[Items from a dataset]
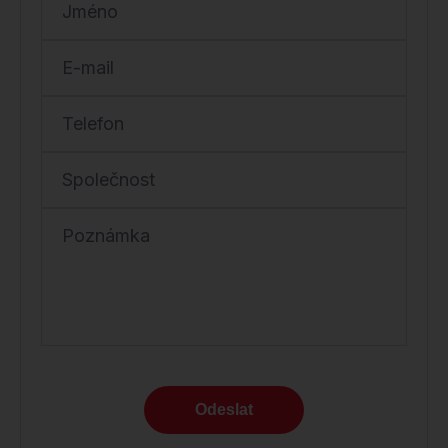
Jméno
E-mail
Telefon
Společnost
Poznámka
Odeslat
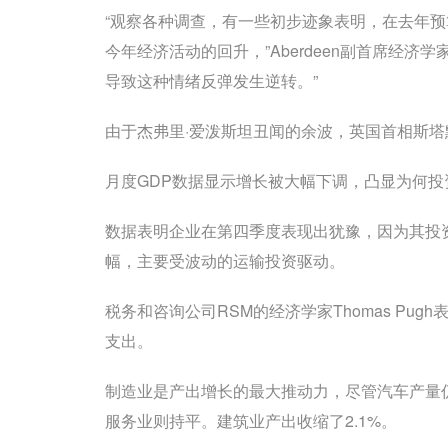
“观察各种调查，有一些初步迹象表明，在去年
今年经济活动的回升，”Aberdeen副首席经济学家L
导致这种情绪反弹发生逆转。”
由于杰弗里·爱泼斯坦丑闻的余波，英国首相斯
月度GDP数据显示增长被大幅下调，凸显为何投
数据表明企业在第四季度表现出犹豫，因为其投资
幅，主要受波动的运输投资驱动。
税务和咨询公司RSM的经济学家Thomas P
支出。
制造业是产出增长的最大推动力，尽管汽车产量
服务业则持平。建筑业产出收缩了2.1%。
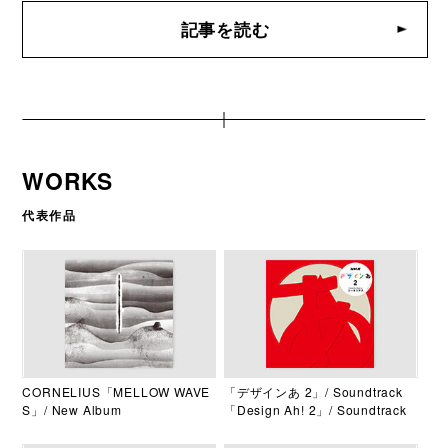
記事を読む
WORKS
代表作品
CORNELIUS「MELLOW WAVE
「デザインあ 2」/ Soundtrack
S」/ New Album
「Design Ah! 2」/ Soundtrack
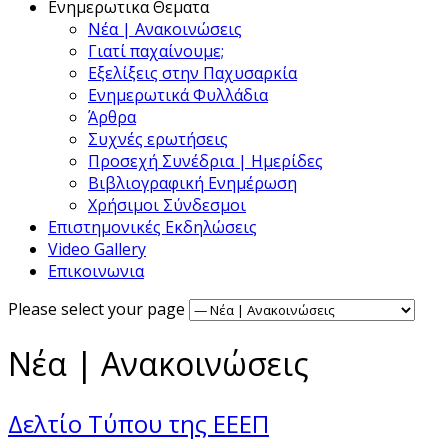
Ενημερωτικα Θεματα
Νέα | Ανακοινώσεις
Γιατί παχαίνουμε;
Εξελίξεις στην Παχυσαρκία
Ενημερωτικά Φυλλάδια
Άρθρα
Συχνές ερωτήσεις
Προσεχή Συνέδρια | Ημερίδες
Βιβλιογραφική Ενημέρωση
Χρήσιμοι Σύνδεσμοι
Επιστημονικές Εκδηλώσεις
Video Gallery
Επικοινωνια
Please select your page
Νέα | Ανακοινώσεις
Δελτίο Τύπου της ΕΕΕΠ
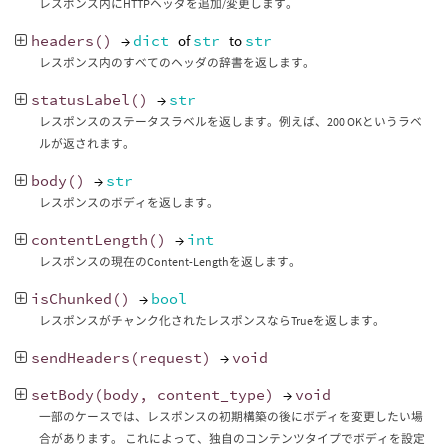
レスポンス内にHTTPヘッダを追加/変更します。
headers
()
→
dict
of
str
to
str
レスポンス内のすべてのヘッダの辞書を返します。
statusLabel
()
→
str
レスポンスのステータスラベルを返します。例えば、200 OKというラベ
ルが返されます。
body
()
→
str
レスポンスのボディを返します。
contentLength
()
→
int
レスポンスの現在のContent-Lengthを返します。
isChunked
()
→
bool
レスポンスがチャンク化されたレスポンスならTrueを返します。
sendHeaders
(
request
)
→
void
setBody
(
body
,
content_type
)
→
void
一部のケースでは、レスポンスの初期構築の後にボディを変更したい場
合があります。 これによって、独自のコンテンツタイプでボディを設定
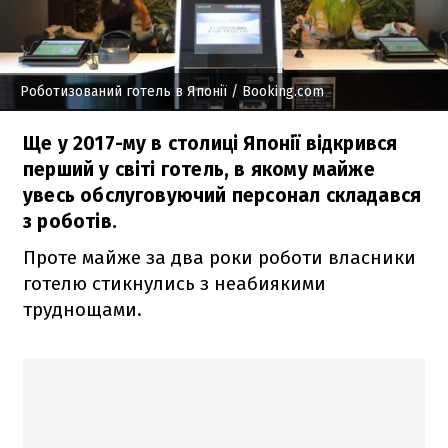
Роботизований готель в Японії
/ Вooking.com
Ще у 2017-му в столиці Японії відкрився
перший у світі готель, в якому майже
увесь обслуговуючий персонал складався
з роботів.
Проте майже за два роки роботи власники
готелю стикнулись з неабиякими
труднощами.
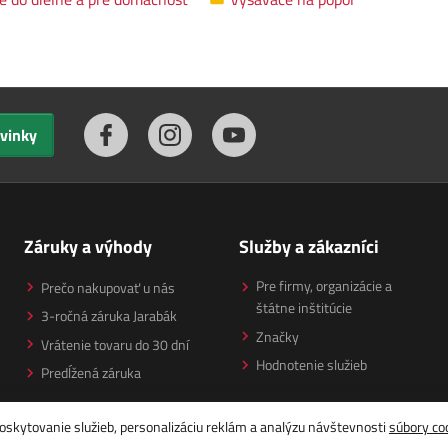
ovinky
Záruky a výhody
Služby a zákazníci
Pre firmy, organizácie a
Prečo nakupovať u nás
štátne inštitúcie
3-ročná záruka Jarabák
Značky
Vrátenie tovaru do 30 dní
Hodnotenie služieb
Predĺžená záruka
oskytovanie služieb, personalizáciu reklám a analýzu návštevnosti
súbory co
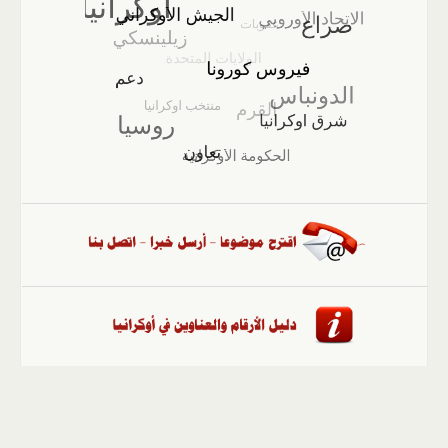
الصفحة الرئيسية
::
أخبار
::
مقالات وآراء
::
الوسائط
المتعددة
::
تغطيات
::
ملفات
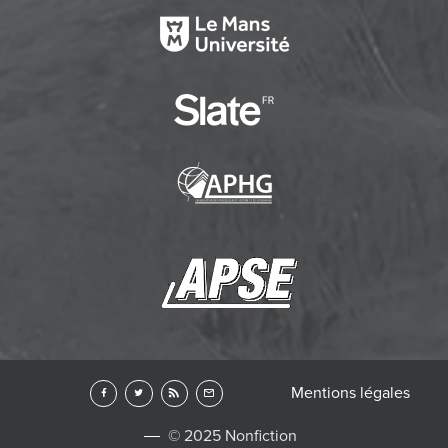
Mentions légales
© 2025 Nonfiction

- Assignment -
What this exercise asks for is every line of the data above with the word "Soundtrack".

- Exercise solution -
「デザインあ 2」/ Soundtrack
「Design Ah! 2」/ Soundtrack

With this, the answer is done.